In New version there is no way to set

ImpersonateSender

Does anyone know how to pass the exact currentprincipal object up to END points?

I tried to start my endpoint by below command line. Start NServiceBus.Host.exe /displayName:"myservice" /username:"mydomain\myname" /password:"mypwd"

However when I log userName then it is not picking the same username which I used to start endpoint.

  public void Customize(BusConfiguration configuration)
        {


            configuration.UsePersistence<RavenDBPersistence>()

            Console.WriteLine("-------------------NAME--------------\n");
            Console.WriteLine(WindowsIdentity.GetCurrent().Name);
            Console.WriteLine("-------------------NAME--------------\n");


            Console.WriteLine("-------------------NAME--------------\n");
            Console.WriteLine(Thread.CurrentPrincipal.Identity.Name);
            Console.WriteLine("-------------------NAME--------------\n");
        }

output comes like: -------------------NAME--------------

MYNetworkDomain\MyMachineLoggedInNTId -------------------NAME--------------

-------------------NAME--------------

-------------------NAME--------------

1

There are 1 answers

0
Mauro Servienti On

Impersonation in .Net can have many flavors and may not end up behaving as you might expect. In v4 when .ImpersonateSender(...) was set to true the behavior was to deliver along with the message, using a message header, the identity name used at the sender endpoint, the recipient would have used the incoming message header to set up a new generic identity.

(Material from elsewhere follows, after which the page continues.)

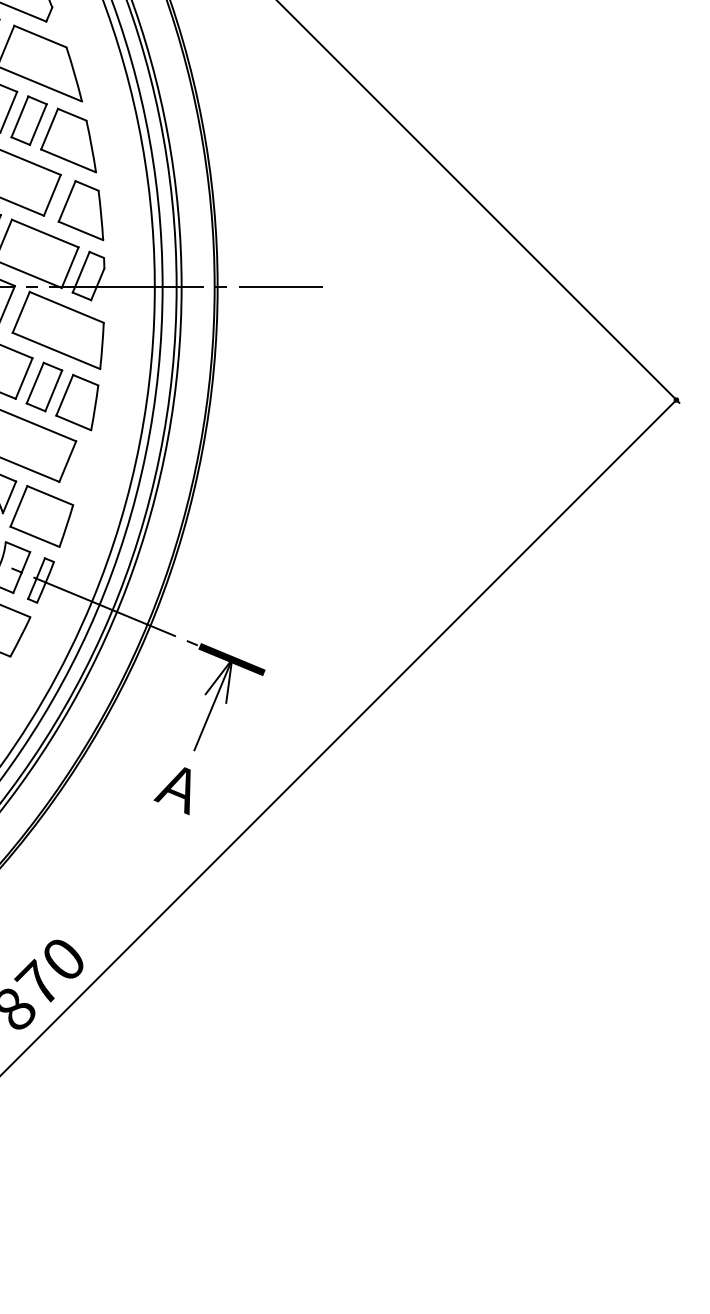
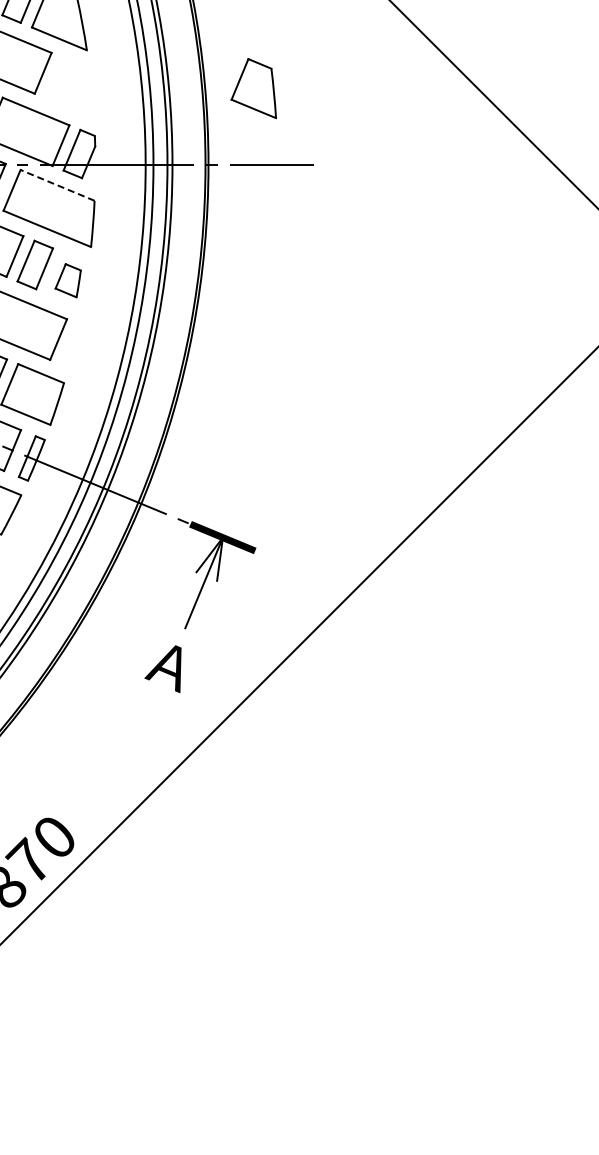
part: (80, 210) -> (253, 88), moved
line: (66, 307) -> (57, 185), solid -> dashed
part: (77, 402) -> (68, 280), size x0.6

It is not a real impersonation, not to mention that impersonation to work across different machines requires delegation to be set up, with all the security concerns that delegation brings to the table. Not to mention that, AFAIK, Windows Identity impersonation can't be done at the thread level, the security token is attached to the process and can't be overwritten by a thread pretending to be a different user.

That said, nothing prevents you to build your own logic to deliver identities along with messages in order to have .Net identity/principal infrastructure setup as you like and be able to perform security checks via the Role infrastructure.